In his March 22 column, Chicago Tribune columnist Steve Chapman wrote that Sen. Hillary Rodham Clinton (D-NY) makes "some want to drink a gallon of rat poison while lying across a railroad track."
He also asserted, without evidence, that "[m]uch of the support she has comes from people who wish her husband could serve a third term."
The column's subhead read, "The Big Sister we can do without," a reference to an unauthorized video produced by a self-identified supporter of Sen. Barack Obama (D-IL) and uploaded to YouTube in which Clinton is portrayed as a Big Brother-like figure.
On the March 21 edition of MSNBC's Hardball with Chris Matthews, while discussing former Vice President Al Gore's testimony that day before the Senate Committee on Environment and Public Works, of which Clinton is a member, MSNBC correspondent David Shuster claimed it was "no sort of secret" that Clinton and Gore "don't like each other very much" and noted that "there was nothing personally warm at all in [their] interaction." While showing footage of Clinton speaking at the hearing, host Chris Matthews commented, "Look at those eyes. Look at the cold eyes that she's giving him. Look at that cold look."
Later in the show, when discussing the pro-Obama YouTube video, Matthews asked Bloomberg columnist Margaret Carlson, "But is she Big Brother? Is she Big Brother?" Carlson responded that Clinton is "big mama" and likened Clinton to a "domineering mother." Matthews, who had previously commented that Clinton had a "scolding manner in terms of her public speaking," added, "She's going to tell us what to do."
Clinton is leading the polls for the Democratic presidential nomination.
From Chapman's March 22 Chicago Tribune column:
Everyone knows Hillary Rodham Clinton, and everyone has a different reaction to her. Some find her as irritating as fingernails on a chalkboard. Some find that she makes their skin crawl. Some run screaming from the room. And some want to drink a gallon of rat poison while lying across a railroad track.
Much of the support she has comes from people who wish her husband could serve a third term. But weak nostalgia is a poor campaign theme.
From the March 21 edition of MSNBC's Hardball with Chris Matthews:
SHUSTER: It was, of course, great political theater today, Chris. And in part because, in addition to sort of the battles with [Sen. James] Inhofe [R-OK], there was Al Gore with [Sen.] Joe Lieberman [I-VT], his former running mate. Joe Lieberman yukked it up with Gore, and they reminisced and talked about what it was like back in 2000.
And then there was Hillary Clinton, and there is no sort of secret in Washington that Hillary Clinton and Al Gore don't like each other very much. And it was noteworthy, Chris, that Hillary Clinton was all business. She sort of said "welcome" to the vice president --
MATTHEWS: She doesn't like him, does she?
SHUSTER: No, and she immediately launched into talking about his ideas.
MATTHEWS: Look at those eyes. Look at the cold eyes that she's giving him. Look at that cold look.

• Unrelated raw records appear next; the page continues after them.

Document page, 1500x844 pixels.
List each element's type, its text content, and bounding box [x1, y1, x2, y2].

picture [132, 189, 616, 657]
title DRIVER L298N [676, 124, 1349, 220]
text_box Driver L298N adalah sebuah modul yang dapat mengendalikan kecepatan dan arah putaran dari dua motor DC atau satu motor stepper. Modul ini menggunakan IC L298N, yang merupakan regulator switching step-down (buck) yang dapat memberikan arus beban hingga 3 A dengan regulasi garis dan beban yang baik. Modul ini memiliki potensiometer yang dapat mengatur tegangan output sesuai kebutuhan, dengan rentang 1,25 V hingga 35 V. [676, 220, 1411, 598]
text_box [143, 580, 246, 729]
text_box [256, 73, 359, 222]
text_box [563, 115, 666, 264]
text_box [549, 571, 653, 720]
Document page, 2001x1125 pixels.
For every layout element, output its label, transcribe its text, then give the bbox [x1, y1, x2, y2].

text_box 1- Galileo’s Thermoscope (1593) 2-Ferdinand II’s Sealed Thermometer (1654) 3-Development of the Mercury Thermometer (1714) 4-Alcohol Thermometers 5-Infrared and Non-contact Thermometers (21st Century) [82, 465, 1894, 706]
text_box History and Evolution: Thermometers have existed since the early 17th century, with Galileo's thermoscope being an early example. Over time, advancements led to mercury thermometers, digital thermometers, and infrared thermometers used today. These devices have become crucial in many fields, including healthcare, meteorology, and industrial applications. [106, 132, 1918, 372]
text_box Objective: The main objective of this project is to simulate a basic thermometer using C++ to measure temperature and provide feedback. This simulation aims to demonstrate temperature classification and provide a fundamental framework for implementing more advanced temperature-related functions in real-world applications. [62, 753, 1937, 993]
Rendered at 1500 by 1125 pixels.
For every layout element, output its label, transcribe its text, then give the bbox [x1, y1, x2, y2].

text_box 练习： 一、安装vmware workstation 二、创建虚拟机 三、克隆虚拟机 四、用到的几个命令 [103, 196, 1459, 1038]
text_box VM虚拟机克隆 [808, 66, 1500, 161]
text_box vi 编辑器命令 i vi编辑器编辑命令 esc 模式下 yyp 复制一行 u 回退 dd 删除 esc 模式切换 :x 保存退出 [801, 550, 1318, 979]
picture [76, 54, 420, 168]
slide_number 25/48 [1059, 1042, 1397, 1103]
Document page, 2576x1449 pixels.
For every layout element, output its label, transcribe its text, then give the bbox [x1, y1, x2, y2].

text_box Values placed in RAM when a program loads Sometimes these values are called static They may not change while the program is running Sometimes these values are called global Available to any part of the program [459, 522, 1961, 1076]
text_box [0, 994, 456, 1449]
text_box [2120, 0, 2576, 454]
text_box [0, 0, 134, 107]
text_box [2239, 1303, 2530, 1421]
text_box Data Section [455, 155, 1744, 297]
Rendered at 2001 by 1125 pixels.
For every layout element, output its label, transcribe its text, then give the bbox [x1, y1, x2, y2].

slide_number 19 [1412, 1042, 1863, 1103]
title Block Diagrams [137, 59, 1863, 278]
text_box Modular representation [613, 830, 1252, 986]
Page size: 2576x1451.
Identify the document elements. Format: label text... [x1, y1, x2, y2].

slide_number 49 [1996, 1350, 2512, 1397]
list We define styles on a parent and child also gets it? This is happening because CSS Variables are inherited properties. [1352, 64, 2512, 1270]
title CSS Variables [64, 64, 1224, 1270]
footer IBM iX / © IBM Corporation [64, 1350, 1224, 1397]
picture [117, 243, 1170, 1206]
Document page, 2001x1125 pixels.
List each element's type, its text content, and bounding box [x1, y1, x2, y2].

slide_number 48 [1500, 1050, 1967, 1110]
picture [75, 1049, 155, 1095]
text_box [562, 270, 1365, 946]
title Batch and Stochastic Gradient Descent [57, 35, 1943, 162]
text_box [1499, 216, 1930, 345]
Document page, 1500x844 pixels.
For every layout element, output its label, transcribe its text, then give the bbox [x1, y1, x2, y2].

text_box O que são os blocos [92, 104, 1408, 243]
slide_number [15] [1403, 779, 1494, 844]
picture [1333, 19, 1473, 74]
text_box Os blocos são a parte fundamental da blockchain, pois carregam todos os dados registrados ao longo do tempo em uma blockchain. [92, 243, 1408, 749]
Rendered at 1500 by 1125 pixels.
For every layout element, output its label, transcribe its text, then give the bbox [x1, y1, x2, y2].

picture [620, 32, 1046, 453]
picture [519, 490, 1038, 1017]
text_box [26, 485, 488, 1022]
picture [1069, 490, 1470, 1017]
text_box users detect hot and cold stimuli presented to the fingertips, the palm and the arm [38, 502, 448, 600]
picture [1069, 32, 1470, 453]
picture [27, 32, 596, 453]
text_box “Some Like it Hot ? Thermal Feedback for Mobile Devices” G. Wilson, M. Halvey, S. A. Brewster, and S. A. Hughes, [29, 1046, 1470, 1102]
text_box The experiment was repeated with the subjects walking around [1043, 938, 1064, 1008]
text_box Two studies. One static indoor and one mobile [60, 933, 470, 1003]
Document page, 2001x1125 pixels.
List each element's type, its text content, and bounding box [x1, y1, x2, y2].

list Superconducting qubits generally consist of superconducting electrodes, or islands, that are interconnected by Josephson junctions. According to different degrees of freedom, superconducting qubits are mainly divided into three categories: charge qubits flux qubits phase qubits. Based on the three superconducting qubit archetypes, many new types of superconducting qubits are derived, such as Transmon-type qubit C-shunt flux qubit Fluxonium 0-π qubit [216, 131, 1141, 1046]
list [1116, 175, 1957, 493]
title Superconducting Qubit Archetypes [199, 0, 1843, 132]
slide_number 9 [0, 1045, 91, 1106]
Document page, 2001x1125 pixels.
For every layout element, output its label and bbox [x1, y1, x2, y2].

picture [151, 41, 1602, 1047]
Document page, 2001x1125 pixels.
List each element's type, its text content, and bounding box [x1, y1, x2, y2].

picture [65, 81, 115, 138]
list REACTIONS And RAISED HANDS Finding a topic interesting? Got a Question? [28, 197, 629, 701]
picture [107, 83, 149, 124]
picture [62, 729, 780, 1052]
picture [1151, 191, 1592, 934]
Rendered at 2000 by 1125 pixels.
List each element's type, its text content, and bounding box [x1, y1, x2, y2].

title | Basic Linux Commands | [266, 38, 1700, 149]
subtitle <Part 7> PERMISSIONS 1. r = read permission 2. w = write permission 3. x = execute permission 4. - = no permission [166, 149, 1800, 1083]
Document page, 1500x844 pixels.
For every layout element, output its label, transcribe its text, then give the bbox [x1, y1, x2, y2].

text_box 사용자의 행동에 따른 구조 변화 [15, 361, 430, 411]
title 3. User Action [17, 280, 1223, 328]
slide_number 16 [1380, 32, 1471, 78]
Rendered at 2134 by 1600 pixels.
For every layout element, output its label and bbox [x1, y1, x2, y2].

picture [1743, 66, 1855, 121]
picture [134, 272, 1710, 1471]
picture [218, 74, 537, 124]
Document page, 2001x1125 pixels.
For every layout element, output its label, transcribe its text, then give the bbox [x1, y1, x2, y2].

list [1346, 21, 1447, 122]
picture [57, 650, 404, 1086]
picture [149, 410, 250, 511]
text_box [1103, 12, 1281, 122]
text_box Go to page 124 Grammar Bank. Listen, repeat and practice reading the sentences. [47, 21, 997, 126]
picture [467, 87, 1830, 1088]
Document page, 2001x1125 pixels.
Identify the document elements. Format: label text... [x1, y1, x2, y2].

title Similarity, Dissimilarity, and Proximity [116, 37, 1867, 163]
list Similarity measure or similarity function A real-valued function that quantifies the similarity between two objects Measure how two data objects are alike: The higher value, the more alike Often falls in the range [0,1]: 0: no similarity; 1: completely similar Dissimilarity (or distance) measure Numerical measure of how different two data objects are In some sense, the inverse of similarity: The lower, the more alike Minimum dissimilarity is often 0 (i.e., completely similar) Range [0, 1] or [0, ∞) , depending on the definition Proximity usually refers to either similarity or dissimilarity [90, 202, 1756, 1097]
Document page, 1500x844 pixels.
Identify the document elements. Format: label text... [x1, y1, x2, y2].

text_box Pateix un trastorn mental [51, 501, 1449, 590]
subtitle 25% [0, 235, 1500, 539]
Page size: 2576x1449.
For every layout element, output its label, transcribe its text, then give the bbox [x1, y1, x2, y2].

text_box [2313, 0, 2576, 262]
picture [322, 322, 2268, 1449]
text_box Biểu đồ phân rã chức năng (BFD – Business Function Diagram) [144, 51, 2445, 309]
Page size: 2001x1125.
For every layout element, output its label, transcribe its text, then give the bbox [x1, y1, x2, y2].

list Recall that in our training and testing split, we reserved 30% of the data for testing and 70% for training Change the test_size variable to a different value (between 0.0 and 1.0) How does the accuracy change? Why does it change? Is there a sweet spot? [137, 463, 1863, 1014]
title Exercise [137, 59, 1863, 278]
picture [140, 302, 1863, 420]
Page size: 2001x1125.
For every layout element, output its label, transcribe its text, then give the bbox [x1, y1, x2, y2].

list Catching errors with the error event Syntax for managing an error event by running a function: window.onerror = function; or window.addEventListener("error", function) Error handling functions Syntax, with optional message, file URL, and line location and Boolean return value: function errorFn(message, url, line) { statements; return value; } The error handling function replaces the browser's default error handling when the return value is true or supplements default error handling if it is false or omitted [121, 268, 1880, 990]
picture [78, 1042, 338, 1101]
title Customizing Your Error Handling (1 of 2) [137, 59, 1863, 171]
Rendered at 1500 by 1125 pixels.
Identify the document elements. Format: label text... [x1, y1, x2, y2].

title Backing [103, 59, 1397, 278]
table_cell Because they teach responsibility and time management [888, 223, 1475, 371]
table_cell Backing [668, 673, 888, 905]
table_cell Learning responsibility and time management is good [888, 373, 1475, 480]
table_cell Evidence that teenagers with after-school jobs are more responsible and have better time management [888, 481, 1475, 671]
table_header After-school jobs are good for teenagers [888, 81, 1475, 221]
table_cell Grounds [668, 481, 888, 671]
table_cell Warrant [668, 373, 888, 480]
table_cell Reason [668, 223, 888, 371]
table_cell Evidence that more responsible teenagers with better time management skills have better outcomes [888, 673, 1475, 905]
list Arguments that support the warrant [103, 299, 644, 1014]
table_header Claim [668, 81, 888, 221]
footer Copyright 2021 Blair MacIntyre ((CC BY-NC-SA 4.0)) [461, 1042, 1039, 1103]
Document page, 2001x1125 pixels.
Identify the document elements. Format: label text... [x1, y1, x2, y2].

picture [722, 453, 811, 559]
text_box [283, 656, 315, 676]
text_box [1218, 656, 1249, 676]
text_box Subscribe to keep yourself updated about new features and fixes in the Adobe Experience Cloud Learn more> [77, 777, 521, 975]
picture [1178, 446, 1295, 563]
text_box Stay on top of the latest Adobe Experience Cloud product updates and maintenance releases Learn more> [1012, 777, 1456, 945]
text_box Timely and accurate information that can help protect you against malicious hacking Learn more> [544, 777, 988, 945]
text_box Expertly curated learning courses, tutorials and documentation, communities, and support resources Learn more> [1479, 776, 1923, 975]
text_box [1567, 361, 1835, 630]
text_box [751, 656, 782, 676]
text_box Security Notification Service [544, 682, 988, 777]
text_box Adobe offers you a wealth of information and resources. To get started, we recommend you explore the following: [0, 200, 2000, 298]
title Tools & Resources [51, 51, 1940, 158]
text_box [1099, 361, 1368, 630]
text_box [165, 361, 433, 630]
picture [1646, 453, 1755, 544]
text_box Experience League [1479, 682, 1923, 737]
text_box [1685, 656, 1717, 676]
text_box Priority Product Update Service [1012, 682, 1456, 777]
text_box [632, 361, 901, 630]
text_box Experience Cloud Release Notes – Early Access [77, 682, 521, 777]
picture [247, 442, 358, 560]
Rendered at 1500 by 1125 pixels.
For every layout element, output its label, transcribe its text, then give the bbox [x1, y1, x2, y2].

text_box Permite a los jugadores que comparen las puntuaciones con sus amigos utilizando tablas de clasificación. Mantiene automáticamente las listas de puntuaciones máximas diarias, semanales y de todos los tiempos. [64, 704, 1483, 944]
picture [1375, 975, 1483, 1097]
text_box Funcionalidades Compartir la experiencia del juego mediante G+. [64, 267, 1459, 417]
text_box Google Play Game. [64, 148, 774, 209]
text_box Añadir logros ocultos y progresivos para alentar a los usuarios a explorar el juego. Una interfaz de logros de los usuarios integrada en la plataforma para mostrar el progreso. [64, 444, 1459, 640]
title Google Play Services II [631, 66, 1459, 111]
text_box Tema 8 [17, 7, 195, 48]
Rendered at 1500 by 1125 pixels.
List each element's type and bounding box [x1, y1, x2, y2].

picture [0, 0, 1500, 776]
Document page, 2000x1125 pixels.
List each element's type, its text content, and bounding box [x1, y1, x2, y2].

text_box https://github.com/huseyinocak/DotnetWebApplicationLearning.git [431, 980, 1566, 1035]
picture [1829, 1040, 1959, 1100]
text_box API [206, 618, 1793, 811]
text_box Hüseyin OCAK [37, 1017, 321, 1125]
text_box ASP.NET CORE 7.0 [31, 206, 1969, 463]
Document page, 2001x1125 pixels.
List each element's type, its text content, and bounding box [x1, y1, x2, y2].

SHUSTER: And at one point she did say, you know, "Your ideas are exciting, this proposal is very interesting," but there was nothing personally warm at all in the interaction between Hillary and Al Gore.
MATTHEWS: Gore thinks that the Clintons screwed him, they humiliated the White House, they humiliated the party because of the president's misbehavior. And Hillary got off scot-free. In fact, she benefited as a victim. She looked like the poor victim of her husband's misbehavior, whereas Gore looked like, you know, he was the bathtub ring left over by Clinton.
SHUSTER: Well, and Chris, the rivalry has gotten so intense between them that you now even have advisers and assistants to Hillary Clinton who are paying attention to Al Gore's weight under the idea that if Al Gore is losing lots of weight, then that must mean that he's getting ready for a presidential run. And the Clinton campaign fears that.
MATTHEWS: [Panelist and radio host Michael] Smerconish, I tell you, that ad is either going tap into something that's out there, this giant monster of anti-Hillaryism that's out there in the Atlantic somewhere, waiting to come up to the surface, partially based on gender, partially on ideology, a lot to do with her personality, her scolding manner in terms of her public speaking -- something huge might be coming out, and if it doesn't come out, she's going to win.
MATTHEWS: OK, what do you think, Margaret?
CARLSON: You know, the ad plays into -- it's not something coming, it's pre-existing, the feeling people have about Hillary, that she's overly programmed and inauthentic. You said Democrats voted for Bill Clinton despite some things.
CARLSON: Well, there are some people that you would expect to be for Hillary that have these reservations, and they don't want to vote for her. And that encapsulates --
MATTHEWS: But is she Big Brother? Is she Big Brother?
CARLSON: She's big mama!
MATTHEWS: Big mother --
MATTHEWS: She's going to tell us what to do.
CARLSON: A domineering mother is worse.
MATTHEWS: You are very good at vocalizing what you don't want to hear.